Kühn setzt auf Klischees und Masken: viel schwarze Kostüme und noch mehr schwarze Schminke - dick umrandete Augenhöhlen beispielsweise, die das Grimassieren befördern und das Grotesk-Gespenstische der Figuren steigern. Dazu passt das Bühnenbild (Boris Blank): ganz aus Metall, zusammengeschraubt wie aus dem Stabilbaukasten, zwei Spielpodeste weit oben links und rechts, in der Mitte eine riesige Treppe, die an ein Moloch-Maul erinnert und auch entsprechend bespielt wird. Ein pausenloses, temporeiches Rauf und Runter, eine hechelnde Gymnastik, meist mit grellem Neonlicht ausgeleuchtet (selten mit Farben).
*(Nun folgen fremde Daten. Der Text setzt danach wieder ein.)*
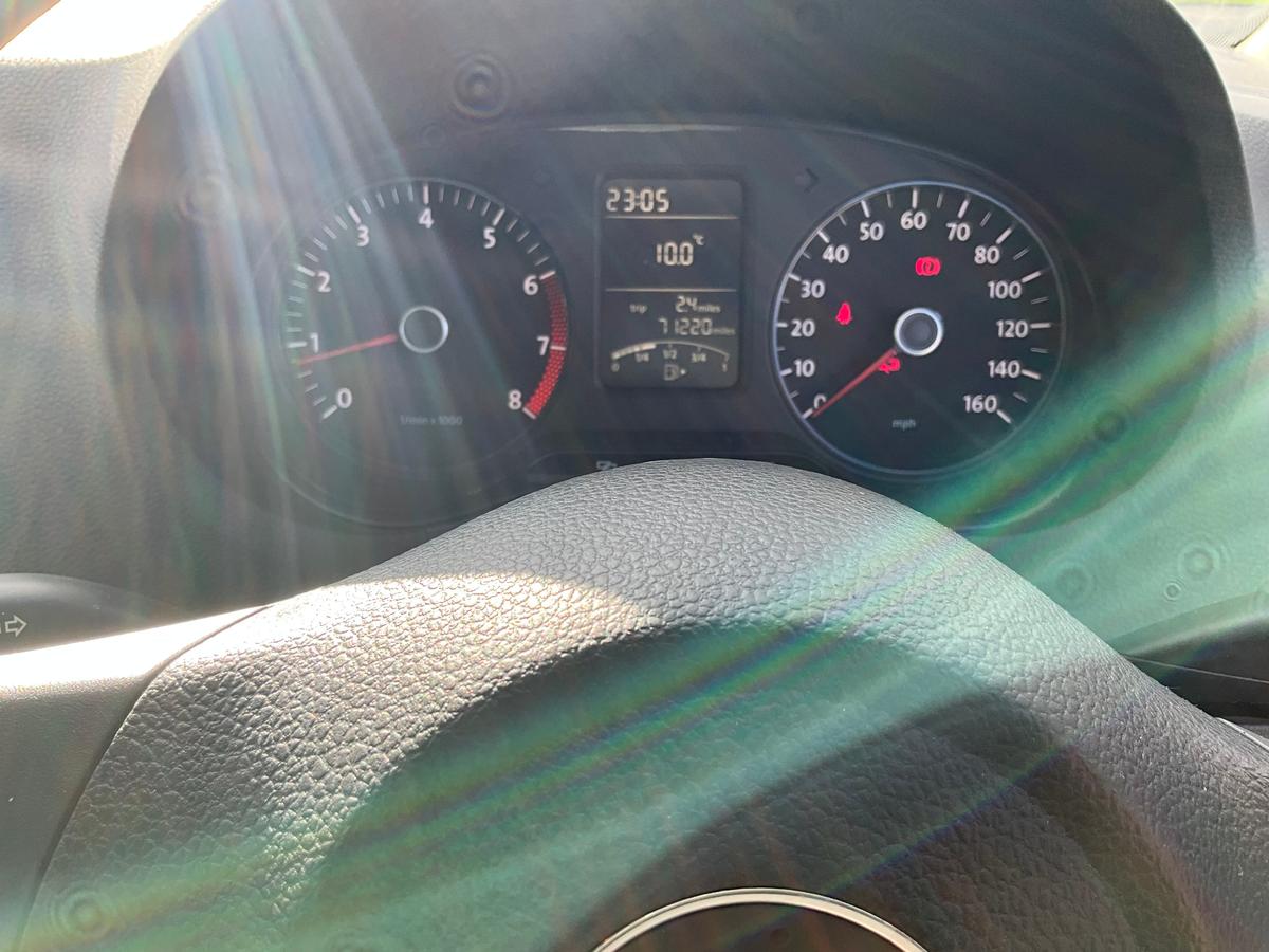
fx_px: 1063
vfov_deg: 48.2
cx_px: 634
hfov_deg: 61.7
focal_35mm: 29
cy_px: 476
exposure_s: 1/159
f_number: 1.8
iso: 25
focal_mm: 3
So kommt eine laute, angreifende Aufführung zustande, die mit viel Applaus bedacht wurde und wird.

Zu Brechts berühmtem und oft zitiertem Stückschluss »Der Schoß ist fruchtbar noch, aus dem das kroch« verbiegt Hauptdarsteller Alexej Finajew-Nikolotow seine Ui-Figur zum Hakenkreuz (wie es Martin Wuttke in Heiner Müllers »Arturo Ui«-Inszenierung von 1995 am Berliner Ensemble gezeigt hatte), ein überwältigendes Symbol.

Der Impuls für die Regiearbeit Kühns in Moskau hat auf andere Weise mit dem Verhältnis zwischen Russen und Deutschen zu tun: Der junge Kühn studierte 1959 bis 1964 an der berühmten Moskauer Filmhochschule WGIK und freundete sich dort mit dem Schauspielstudenten Nikolaj Gubenko an. Mit einer Aufführung von »Arturo Ui«, ihrem gemeinsamen Diplom, gastierten sie erfolgreich in der ganzen Sowjetunion. Gubenko entwickelte sich zu einem bedeutenden Charakterdarsteller des sowjetischen Kinos, sein Film »Mit gebrochenen Schwingen« (1977) machte ihn auch in Deutschland bekannt. Kühn drehte bei der Defa rund ein Dutzend Spielfilme. Ein halbes Leben später lud Gubenko seinen Freund zu einer neuen »Arturo Ui«-Arbeit ein, eben am Taganka-Theater. Während der Arbeit gab Gubenko zu erkennen, dass in seinem Film »Mit gebrochenen Schwingen« auch Schicksale seiner Familie, besonders seiner Mutter, eingeflossen seien, Erlebnisse während der Okkupation durch die deutsche Wehrmacht. Das wundert nicht, denn jede zweite russische Familie hat Opfer im Krieg zu beklagen. Der Zusammenhang zwischen Gubenkos Familienschicksalen und Brechts »Arturo Ui« ist vertrackt, aber nachvollziehbar.

Jeder weiß, wohin die »Arturo Ui«-Story historisch geführt hat. Aber wohin führt sie russische Zuschauer heute? Und schließlich: Ein Gastspiel der Aufführung in Deutschland wäre kein schlechter Beitrag zur Verbesserung der internationalen Beziehungen.